▸ SET EXERCISE
Pull every line out of the data below and reproduce each one word for word, in the same order.

▸ SUPPLIED RECORDS
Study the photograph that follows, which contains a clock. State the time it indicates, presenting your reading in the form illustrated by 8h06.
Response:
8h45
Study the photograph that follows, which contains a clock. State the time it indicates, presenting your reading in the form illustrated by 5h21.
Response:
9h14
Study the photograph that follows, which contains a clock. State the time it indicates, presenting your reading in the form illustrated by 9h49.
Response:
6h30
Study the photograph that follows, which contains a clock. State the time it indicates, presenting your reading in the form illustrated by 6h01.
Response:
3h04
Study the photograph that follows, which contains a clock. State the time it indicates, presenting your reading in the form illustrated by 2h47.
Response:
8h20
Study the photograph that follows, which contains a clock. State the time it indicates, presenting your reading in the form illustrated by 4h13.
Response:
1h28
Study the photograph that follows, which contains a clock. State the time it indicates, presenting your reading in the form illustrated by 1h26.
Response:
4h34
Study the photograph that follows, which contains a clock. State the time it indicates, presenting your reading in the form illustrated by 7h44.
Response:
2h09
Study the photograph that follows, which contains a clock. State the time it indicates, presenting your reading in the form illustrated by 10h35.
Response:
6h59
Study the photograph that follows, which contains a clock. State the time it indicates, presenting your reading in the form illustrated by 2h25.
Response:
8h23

▸ THE REPLY
Study the photograph that follows, which contains a clock. State the time it indicates, presenting your reading in the form illustrated by 8h06.
Response:
8h45
Study the photograph that follows, which contains a clock. State the time it indicates, presenting your reading in the form illustrated by 5h21.
Response:
9h14
Study the photograph that follows, which contains a clock. State the time it indicates, presenting your reading in the form illustrated by 9h49.
Response:
6h30
Study the photograph that follows, which contains a clock. State the time it indicates, presenting your reading in the form illustrated by 6h01.
Response:
3h04
Study the photograph that follows, which contains a clock. State the time it indicates, presenting your reading in the form illustrated by 2h47.
Response:
8h20
Study the photograph that follows, which contains a clock. State the time it indicates, presenting your reading in the form illustrated by 4h13.
Response:
1h28
Study the photograph that follows, which contains a clock. State the time it indicates, presenting your reading in the form illustrated by 1h26.
Response:
4h34
Study the photograph that follows, which contains a clock. State the time it indicates, presenting your reading in the form illustrated by 7h44.
Response:
2h09
Study the photograph that follows, which contains a clock. State the time it indicates, presenting your reading in the form illustrated by 10h35.
Response:
6h59
Study the photograph that follows, which contains a clock. State the time it indicates, presenting your reading in the form illustrated by 2h25.
Response:
8h23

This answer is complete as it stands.